Which database system does the Stack Overflow post say the query runs on?

#### [Text excerpt]
_ _ _ _ _
Stack Overflow Asked by Jason Livengood on December 16, 2021
I have a query that selects 3 columns. Each row row should be a unique combination of county, city,and zip. However, I have reason to believe I’m getting a duplicate somewhere. How do I find the duplicate ? COUNT() ?? This in MS SQL Server . Any help would be most appreciated. –Jason
SELECT COUNTY, CITY, ZIP
FROM MoratoriumLocations
WHERE MoratoriumID=20
ORDER BY County
I would suggest window functions:
SELECT ml.*
FROM (SELECT ml.*, COUNT(*) OVER (PARTITION BY County, City, Zip) as cnt
FROM MoratoriumLocations ml
WHERE MoratoriumID = 20
) ml
ORDER BY cnt DESC, County, City, Zip;
This will show the complete rows with duplicates, which can help you understand them better.
Answered by Gordon Linoff on December 16, 2021
See Preben's answer for how to find dups.
To avoid dups altogether consider creating an unique index.
_ _ _ _ _
[Stored data entries]
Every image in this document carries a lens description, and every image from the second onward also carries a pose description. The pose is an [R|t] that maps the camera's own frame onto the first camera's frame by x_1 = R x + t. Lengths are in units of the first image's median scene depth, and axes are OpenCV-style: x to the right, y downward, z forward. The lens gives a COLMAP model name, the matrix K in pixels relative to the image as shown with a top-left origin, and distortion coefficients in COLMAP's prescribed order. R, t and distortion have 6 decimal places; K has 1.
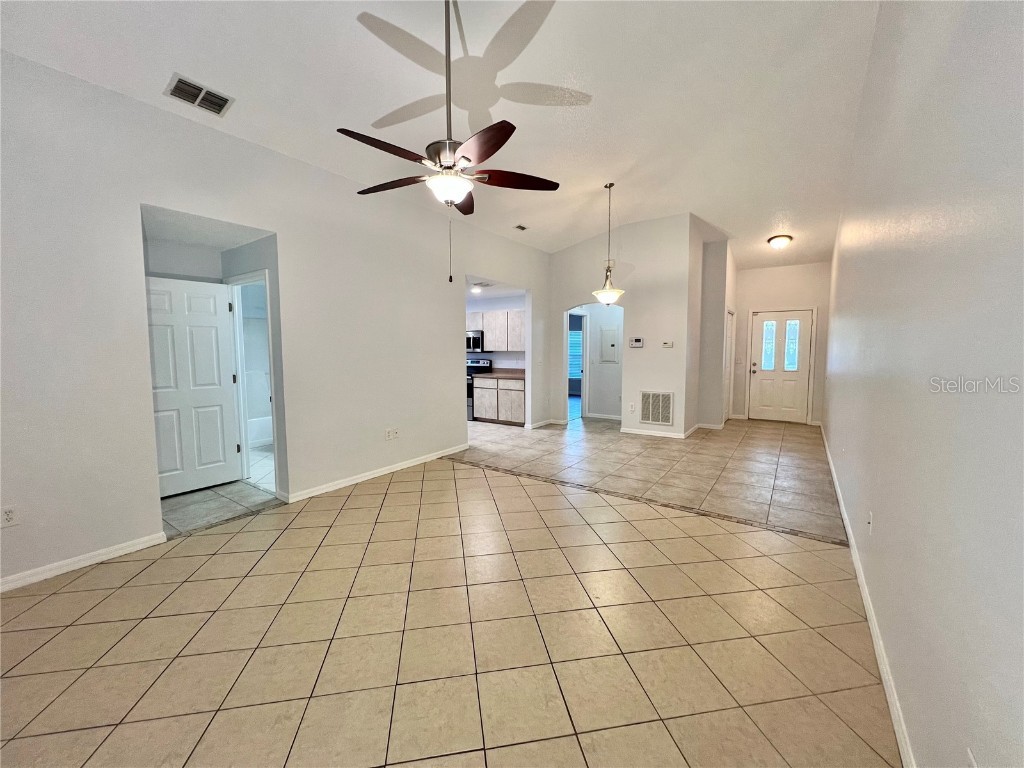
lens RADIAL K [[407.9, 0, 510.0], [0, 407.9, 380.1], [0, 0, 1]] dist [-0.002100, -0.000017]
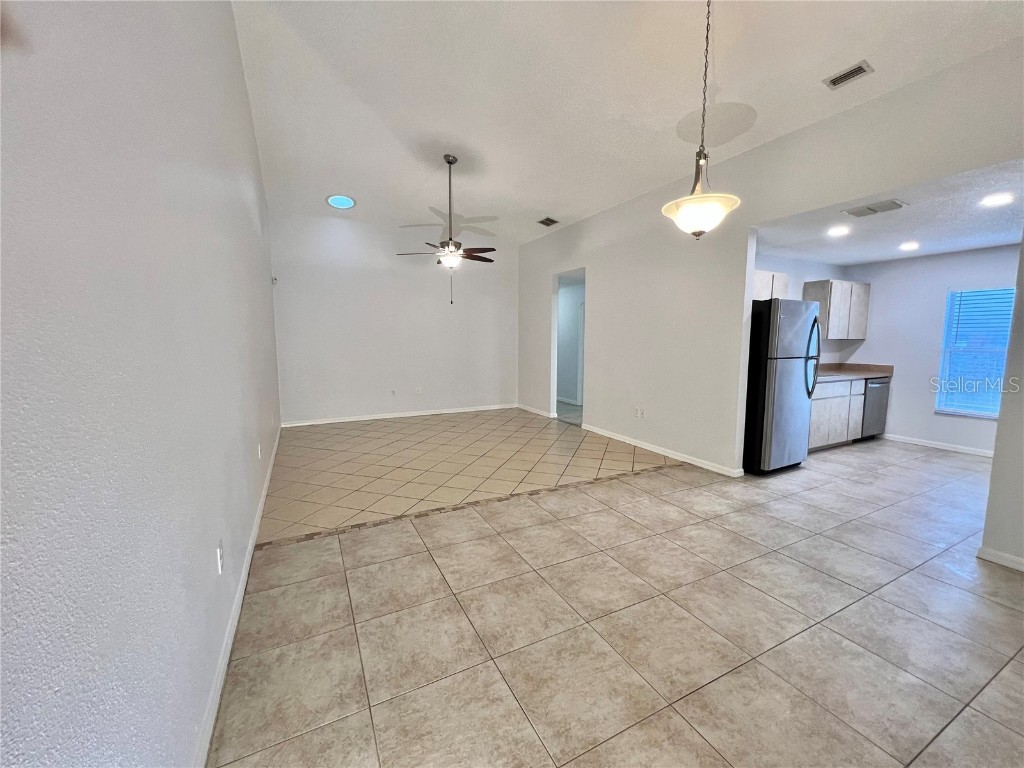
lens RADIAL K [[407.9, 0, 510.0], [0, 407.9, 380.1], [0, 0, 1]] dist [-0.002100, -0.000017]
pose [[-0.466277, 0.094729, -0.879552, 0.935249], [-0.071234, 0.987001, 0.144065, -0.099332], [0.881766, 0.129828, -0.453468, 1.313640]]
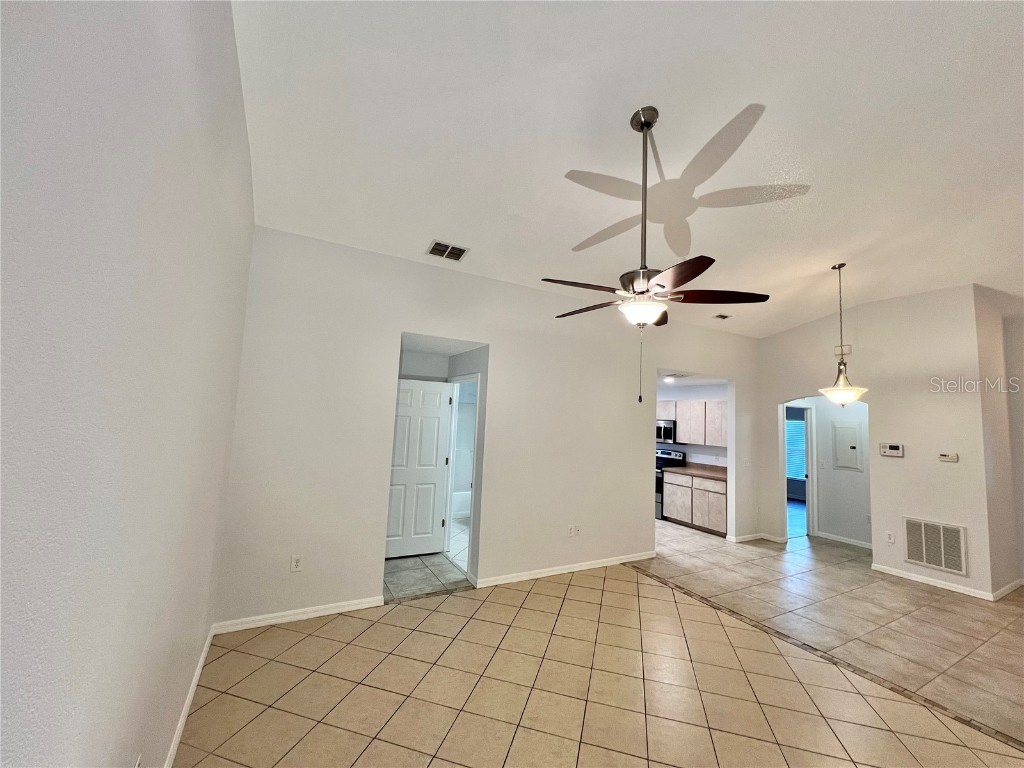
lens RADIAL K [[407.9, 0, 510.0], [0, 407.9, 380.1], [0, 0, 1]] dist [-0.002100, -0.000017]
pose [[0.899134, 0.006073, -0.437631, 0.000754], [-0.083423, 0.983950, -0.157743, -0.064801], [0.429649, 0.178340, 0.885210, -0.004628]]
_ _ _ _ _
#### [Solution for this task]
MS SQL Server.